Испугался юноша, вздрогнул… хочет убежать куда, спрятаться, – прыгнул и голубем взлетел вверх. Бьется голубь в опочивальне, бьется, ищет, куда вылететь. Бегает за ним красавица невеста, боится – не улетел бы навсегда от нее, сама и плачет и смеется.
Нашел голубь дверь и вылетел. Выпросила красавица у отца коня. Вскочила на него и помчалась вдогонку за своим голубем-женихом. Летит голубь, воркует. Тень в тень несется за ним красавица невеста. Присядет голубь на дереве, подъедет невеста. Взлетит голубь – мчится вдогонку и конь красавицы. Долетел так голубь, а с ним и красавица на своем коне, до самого моря. В море, у берега, островок. На островке высокий, прямой, как стрела, тополь. Взлетел голубь на самую верхушку тополя и заворковал. Подует ветерок, склонит верхушку тополя к берегу – приблизится голубь к невесте. Выпрямится тополь – уйдет верхушка и унесет с собой голубя.
Ударила красавица коня, прыгнул конь, не устоял на маленьком островке, только ногами чуть-чуть зацепился за берег. Наклонился тополь, протянула красавица к голубю руки, подлетел голубь, сел на плечо к красавице и заворковал у самых ее щек. Прыгнул конь обратно на берег, а голубь то крыльями красавице лицо ласкает, то на колени садится. Ловит его невеста, хочет поймать – не дается голубь.

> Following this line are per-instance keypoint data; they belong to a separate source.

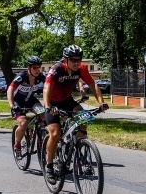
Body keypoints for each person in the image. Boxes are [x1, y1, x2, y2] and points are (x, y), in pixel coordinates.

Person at [42, 45, 108, 182]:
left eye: (79, 59)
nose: (76, 63)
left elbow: (93, 85)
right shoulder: (57, 69)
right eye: (73, 60)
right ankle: (49, 167)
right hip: (52, 103)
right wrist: (48, 106)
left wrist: (101, 103)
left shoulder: (82, 69)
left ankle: (75, 148)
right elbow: (46, 88)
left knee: (83, 121)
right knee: (55, 133)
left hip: (67, 101)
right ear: (66, 59)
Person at [8, 56, 46, 157]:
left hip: (30, 99)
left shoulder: (41, 77)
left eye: (39, 67)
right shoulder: (21, 77)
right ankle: (17, 145)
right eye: (34, 68)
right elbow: (10, 90)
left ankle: (41, 138)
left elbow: (50, 87)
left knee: (43, 115)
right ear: (28, 68)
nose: (37, 70)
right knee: (23, 123)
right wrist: (12, 105)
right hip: (17, 101)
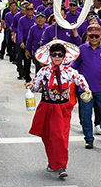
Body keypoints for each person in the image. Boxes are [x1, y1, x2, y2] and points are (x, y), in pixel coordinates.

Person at [27, 41, 91, 179]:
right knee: (48, 137)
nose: (57, 57)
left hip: (62, 108)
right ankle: (52, 162)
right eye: (54, 54)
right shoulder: (43, 71)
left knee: (61, 136)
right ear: (50, 56)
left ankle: (62, 166)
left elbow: (79, 78)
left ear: (64, 56)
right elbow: (36, 87)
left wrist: (85, 88)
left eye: (60, 55)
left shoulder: (68, 71)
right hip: (47, 106)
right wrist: (31, 86)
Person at [71, 23, 101, 148]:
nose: (94, 38)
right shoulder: (81, 49)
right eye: (92, 36)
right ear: (88, 36)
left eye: (97, 36)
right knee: (86, 115)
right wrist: (67, 69)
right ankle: (89, 138)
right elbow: (74, 65)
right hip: (85, 89)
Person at [16, 2, 36, 83]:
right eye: (28, 9)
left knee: (36, 60)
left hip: (34, 41)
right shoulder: (22, 20)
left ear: (34, 10)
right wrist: (21, 42)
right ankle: (27, 77)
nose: (29, 11)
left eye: (31, 9)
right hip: (25, 40)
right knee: (26, 59)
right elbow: (19, 31)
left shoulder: (36, 19)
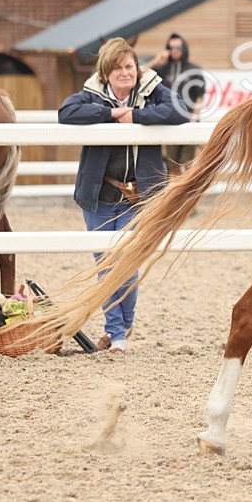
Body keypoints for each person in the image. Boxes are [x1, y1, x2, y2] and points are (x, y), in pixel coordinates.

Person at [59, 38, 188, 352]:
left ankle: (122, 327)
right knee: (105, 265)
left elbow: (178, 110)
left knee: (127, 264)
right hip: (99, 194)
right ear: (106, 73)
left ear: (137, 68)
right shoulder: (91, 93)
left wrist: (137, 117)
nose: (125, 73)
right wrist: (111, 114)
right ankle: (117, 333)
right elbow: (67, 112)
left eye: (129, 66)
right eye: (117, 68)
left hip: (138, 196)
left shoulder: (152, 89)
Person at [150, 33, 206, 175]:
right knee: (172, 165)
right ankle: (174, 194)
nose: (174, 50)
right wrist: (157, 60)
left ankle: (187, 195)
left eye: (178, 47)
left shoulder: (194, 69)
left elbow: (200, 96)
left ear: (184, 48)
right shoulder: (162, 69)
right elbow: (141, 74)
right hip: (170, 122)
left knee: (188, 164)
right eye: (171, 47)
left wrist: (194, 117)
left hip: (189, 122)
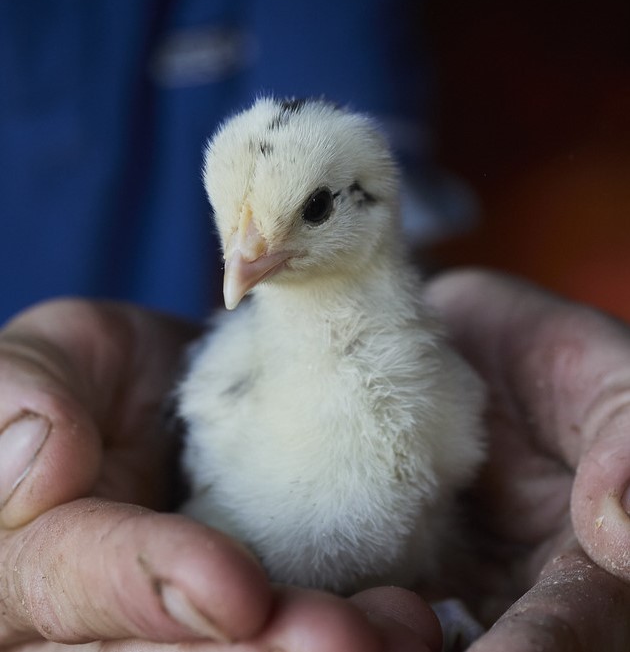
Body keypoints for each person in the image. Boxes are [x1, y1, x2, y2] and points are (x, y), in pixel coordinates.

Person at [2, 269, 630, 652]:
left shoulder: (438, 375)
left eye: (313, 208)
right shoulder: (229, 371)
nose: (244, 253)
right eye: (234, 224)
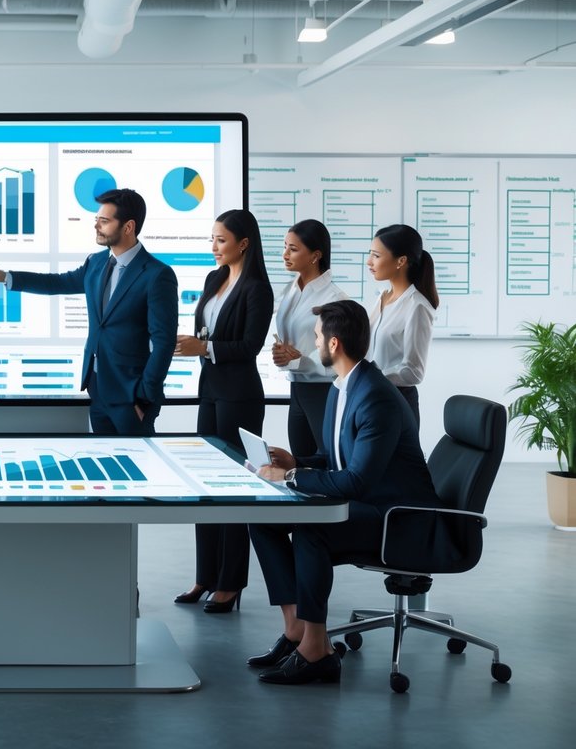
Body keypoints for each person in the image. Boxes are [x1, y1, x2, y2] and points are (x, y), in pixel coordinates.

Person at [247, 299, 441, 685]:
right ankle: (296, 631)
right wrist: (295, 460)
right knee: (264, 518)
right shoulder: (343, 386)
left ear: (334, 344)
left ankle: (317, 652)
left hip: (397, 518)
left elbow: (356, 482)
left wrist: (291, 478)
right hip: (372, 504)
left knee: (311, 528)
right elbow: (333, 457)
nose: (314, 342)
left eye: (317, 336)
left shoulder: (376, 398)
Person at [0, 188, 178, 436]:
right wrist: (5, 277)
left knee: (141, 469)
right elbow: (57, 283)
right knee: (106, 467)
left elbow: (164, 343)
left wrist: (144, 397)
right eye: (96, 220)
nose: (96, 227)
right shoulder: (96, 262)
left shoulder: (157, 275)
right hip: (98, 388)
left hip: (131, 397)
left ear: (128, 227)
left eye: (104, 221)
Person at [173, 209, 273, 613]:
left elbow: (250, 347)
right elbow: (206, 331)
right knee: (206, 484)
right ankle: (205, 576)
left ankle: (230, 583)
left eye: (220, 240)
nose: (213, 248)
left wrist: (207, 348)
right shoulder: (215, 279)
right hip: (210, 391)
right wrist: (200, 345)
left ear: (243, 243)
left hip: (240, 396)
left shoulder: (257, 289)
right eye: (211, 239)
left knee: (233, 487)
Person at [272, 219, 348, 458]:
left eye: (293, 249)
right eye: (285, 246)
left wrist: (299, 360)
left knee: (327, 460)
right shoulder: (290, 290)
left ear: (315, 255)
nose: (285, 254)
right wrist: (283, 355)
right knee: (301, 461)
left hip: (322, 391)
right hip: (296, 388)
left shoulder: (335, 297)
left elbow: (339, 355)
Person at [365, 223, 439, 426]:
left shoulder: (417, 306)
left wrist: (369, 378)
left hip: (397, 403)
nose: (369, 261)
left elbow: (414, 371)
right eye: (370, 254)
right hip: (372, 398)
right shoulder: (382, 298)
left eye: (376, 256)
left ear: (401, 261)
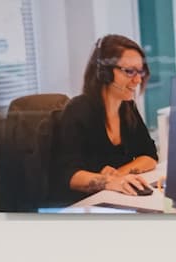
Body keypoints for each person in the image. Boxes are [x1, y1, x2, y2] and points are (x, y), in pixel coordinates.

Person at [52, 34, 158, 202]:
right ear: (105, 73)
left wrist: (119, 174)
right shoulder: (78, 111)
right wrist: (109, 181)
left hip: (115, 199)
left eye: (140, 71)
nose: (138, 80)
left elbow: (150, 156)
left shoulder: (127, 108)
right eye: (129, 72)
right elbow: (69, 175)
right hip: (83, 206)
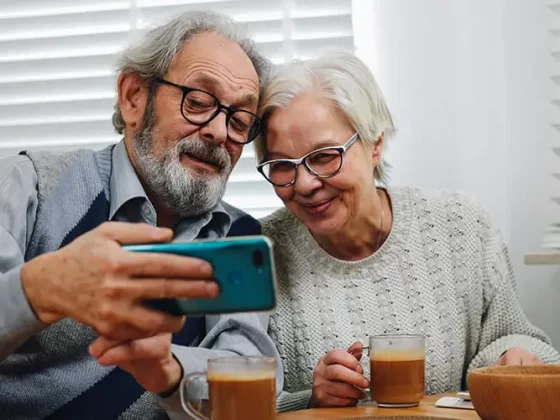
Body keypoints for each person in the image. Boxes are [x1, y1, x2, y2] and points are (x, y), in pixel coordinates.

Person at [0, 11, 283, 419]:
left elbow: (254, 380)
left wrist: (170, 371)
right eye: (199, 101)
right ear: (134, 97)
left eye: (239, 120)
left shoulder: (236, 237)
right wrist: (40, 289)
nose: (220, 132)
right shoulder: (29, 186)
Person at [254, 50, 560, 412]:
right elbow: (234, 403)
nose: (303, 184)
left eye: (324, 157)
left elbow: (514, 334)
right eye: (281, 165)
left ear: (376, 144)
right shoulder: (260, 254)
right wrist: (311, 399)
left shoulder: (461, 226)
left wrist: (514, 356)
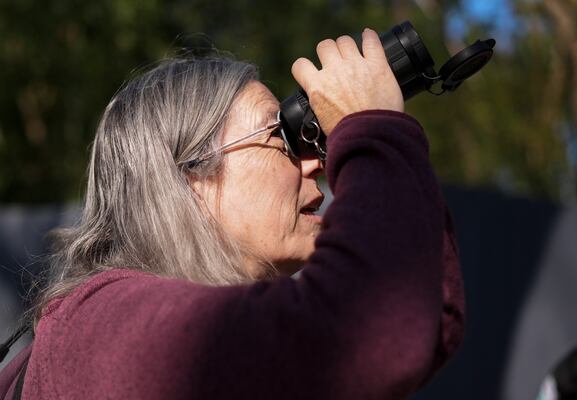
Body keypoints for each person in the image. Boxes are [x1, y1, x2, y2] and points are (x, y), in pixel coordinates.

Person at [0, 28, 464, 399]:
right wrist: (370, 131)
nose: (317, 162)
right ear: (188, 175)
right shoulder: (103, 330)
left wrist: (388, 148)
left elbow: (420, 326)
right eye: (282, 137)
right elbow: (366, 335)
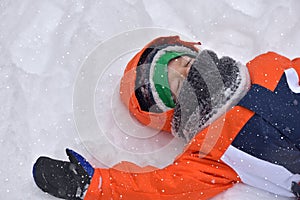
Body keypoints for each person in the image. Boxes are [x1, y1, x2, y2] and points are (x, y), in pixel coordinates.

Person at [32, 36, 300, 200]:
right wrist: (93, 184)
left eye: (184, 64)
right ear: (173, 112)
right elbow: (158, 190)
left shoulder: (269, 65)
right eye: (175, 86)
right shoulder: (208, 153)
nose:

И по сегодня все так же вьется голубь вокруг своей невесты – то сядет на плечо и воркует ей что-то, то ласкает ее колени. И нет конца-краю их любви, нежности и ласкам.
Царь и зяблик
Было, да и не было ничего – жил один очень могущественный, но злой и бессердечный царь. Он был очень жадный: что ни увидит в своем царстве хорошего и достойного – тотчас отберет и присвоит. Только своих приближенных обогащал и баловал, а всех остальных грабил.
Все царские слуги, поощряемые царем, грабили и мучили народ так, что житья никому не было. Может, и половина награбленного до царя не доходила, но кто мог сказать о том? Кто бы осмелился крикнуть людям царя: «Эй, что вы делаете?» или пожаловаться царю? А если кто и осмеливался, того тотчас обезглавливали или в кандалах на веки вечные в темницы заточали.
Мучились все и не знали, как избавиться от злой беды. Откуда ни возьмись появился в том царстве один зяблик. Прилетел зяблик во дворец, уселся в саду на веточке и запел:
Грабит бедных царь дурной,
Богатит своих лишь, злой!
Грабит бедных царь дурной,
Богатит своих лишь, злой!..
А то и по-другому поет:
Наш царь губит правых всех,
Бьет и женщин, и мужчин!
Наш царь губит правых всех,
Бьет и женщин, и мужчин!
Злится царь, злится на зяблика. Велел строго-настрого царь изловить его. Бросились все, ловили, ловили, словили-таки зяблика. Схватили его и принесли к царю. Как увидел зяблик царя, еще хуже стал ругать и поносить его.